Le temps out of joint, la porte hors de ses gonds, signifie le premier grand renversement kantien : c’est le mouvement qui se subordonne au temps. Le temps ne se rapporte plus au mouvement qu’il mesure, mais le mouvement au temps qui le conditionne. Aussi le mouvement n’est-il plus une détermination d’objet, mais la description d’un espace, espace dont nous devons faire abstraction pour découvrir le temps comme condition de l’acte. Le temps devient donc unilinéaire et rectiligne, non plus du tout au sens où il mesurerait un mouvement dérivé, mais en lui-même et par lui-même, en tant qu’il impose à tout mouvement possible la succession de ses déterminations. C’est une rectification du temps. Le temps cesse d’être courbé par un Dieu qui le fait dépendre du mouvement. Il cesse d’être cardinal et devient ordinal, ordre du temps vide. Dans le temps il n’y a plus rien d’originaire ni de dérivé qui dépende du mouvement. Le labyrinthe a changé d’allure : ce n’est plus un cercle ni une spirale, mais un fil, une pure ligne droite, d’autant plus mystérieuse qu’elle est simple, inexorable, terrible – « le labyrinthe qui se compose d’une seule ligne droite et qui est indivisible, incessant »3. Höderlin voyait Œdipe s’engager déjà dans cet étroit défilé de la mort lente, suivant l’ordre d’un temps qui cessait de « rimer »4. Et Nietzsche, en un sens voisin, y voyait la plus sémite des tragédies grecques. Œdipe pourtant est encore poussé par son errance comme mouvement de dérive. C’est Hamlet, plutôt, qui achève l’émancipation du temps : il opère vraiment le renversement parce que son propre mouvement ne résulte plus que de la succession de la détermination. Hamlet est le premier héros qui ait vraiment besoin du temps pour agir, tandis que le précédent héros le subit comme la conséquence d’un mouvement originaire (Eschyle) ou d’une action aberrante (Sophocle). La Critique de la raison pure est le livre d’Hamlet, le prince du Nord. Kant est dans la situation historique qui lui permet de saisir toute la portée du renversement : le temps n’est plus le temps cosmique du mouvement céleste originaire, ni le temps rural du mouvement météorologique dérivé. Il est devenu le temps de la ville et rien d’autre, le pur ordre du temps.

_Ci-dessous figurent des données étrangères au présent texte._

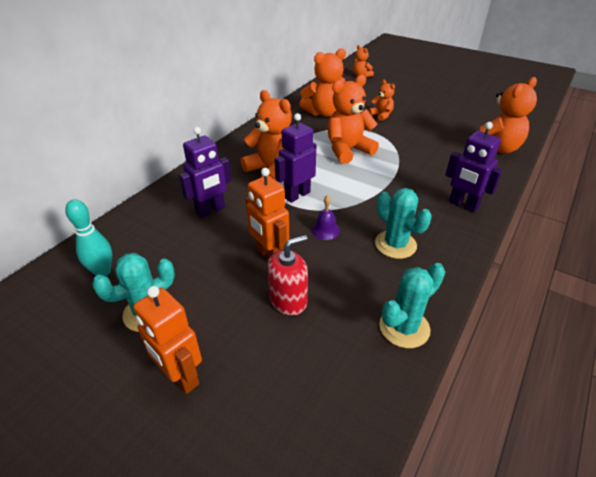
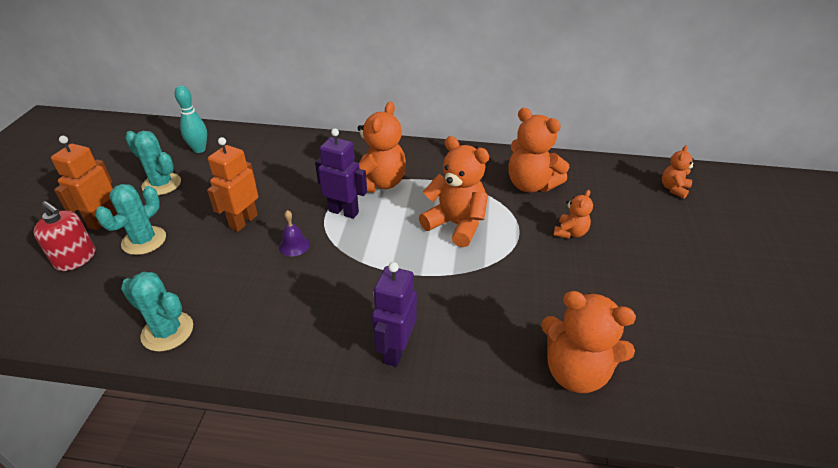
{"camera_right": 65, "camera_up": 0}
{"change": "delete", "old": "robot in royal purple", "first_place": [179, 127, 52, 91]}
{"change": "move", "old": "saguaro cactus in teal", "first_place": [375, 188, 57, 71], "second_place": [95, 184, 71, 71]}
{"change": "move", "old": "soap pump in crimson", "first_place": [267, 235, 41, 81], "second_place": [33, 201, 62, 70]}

Ce n’est pas la succession qui définit le temps, mais le temps qui définit comme successives les parties du mouvement telles qu’elles sont déterminées en lui. Si le temps lui-même était succession, il faudrait qu’il succède dans un autre temps, à l’infini. Les choses se succèdent dans des temps divers, mais aussi bien elles sont simultanées en même temps, et elles demeurent dans un temps quelconque. Il n’est plus question de définir le temps par la succession, ni l’espace par la simultanéité, ni la permanence par l’éternité. Permanence, succession et simultanéité sont des modes ou des rapports de temps (durée, série, ensemble). Ce sont les éclats du temps. Dès lors, pas plus qu’on ne peut définir le temps comme succession, on ne peut définir l’espace comme coexistence ou simultanéité. Il faudra que chacun, l’espace et le temps, trouvent des déterminations tout à fait nouvelles. Tout ce qui se meut et change est dans le temps, mais le temps lui-même ne change pas, ne se meut pas, pas plus qu’il n’est éternel. Il est la forme de tout ce qui change et se meut, mais c’est une forme immuable et qui ne change pas. Non pas une forme éternelle, mais justement la forme de ce qui n’est pas éternel, la forme immuable du changement et du mouvement. Une telle forme autonome semble désigner un profond mystère : elle réclame une nouvelle définition du temps (et de l’espace).
« Je est un autre... »
Rimbaud, lettre à Izambart, mai 1871, lettre à Demeny, 15 mai 1871.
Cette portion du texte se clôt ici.